Perhaps I should have known this but only discovered it today: some twenty-nine of Lord Byron's poems were originally written not as poetry to be read or recited but as lyrics to be sung.
Byron wrote “She walks in beauty, like the night,” and “The Destruction of Sennacherib,” as lyrics to go with music composed by his friend, Isaac Nathan. Nathan was not only a composer, but a Jewish composer, which made both Byron's collaboration with him noteworthy and, at the time, scandalous. The collection, first offered in 1815, sold out immediately. Pirated editions, cashing in on the collection’s popularity, also sold out. And Byron and Nathan collaborated on an expanded version, published the following year.

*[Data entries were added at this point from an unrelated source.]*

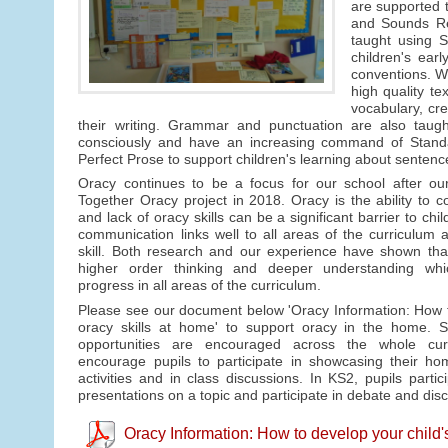
are supported t
and Sounds Rev
taught using S
children's ear
conventions. We
high quality te
vocabulary, cre
their writing. Grammar and punctuation are also taught
consciously and have an increasing command of Standar
Perfect Prose to support children's learning about sentenc
Oracy continues to be a focus for our school after ou
Together Oracy project in 2018. Oracy is the ability to c
and lack of oracy skills can be a significant barrier to chi
communication links well to all areas of the curriculum a
skill. Both research and our experience have shown tha
higher order thinking and deeper understanding whic
progress in all areas of the curriculum.
Please see our document below 'Oracy Information: How t
oracy skills at home' to support oracy in the home. S
opportunities are encouraged across the whole cu
encourage pupils to participate in showcasing their ho
activities and in class discussions. In KS2, pupils partic
presentations on a topic and participate in debate and dis
Oracy Information: How to develop your child'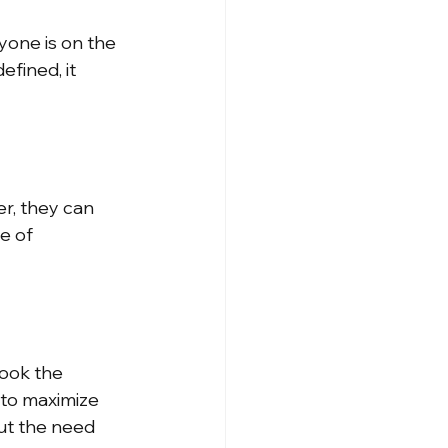
yone is on the 
fined, it 
, they can 
e of 
ook the 
s to maximize 
ut the need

The music does, indeed, give a different kind of power to the poems. Byron wrote “She walks in beauty,” on seeing his cousin’s new wife at an evening event, wearing the black of mourning, looking beautiful and virtuous; Nathan matched that with a melody for “Lekha Dodi,” which envisions the Sabbath, arriving at evening, as a virtuous bride. Byron wrote “Oh Snatch’d Away in Beauty’s Bloom,” a mournful poem about the futility of mourning, which Nathan set to a meditative melody. “The Destruction of Sennacherib,” Byron’s dramatic retelling of 2 Kings 32-37, the miraculous plague that foils an invasion of Judah, pairs with Nathan’s dramatic music, reminiscent of Schubert’s uncanny “Erlking,” also written in 1815.
But then if it sounds so good, why did Nathan’s music disappear so completely? The paper sourced here claims anti-Semitism. Perhaps.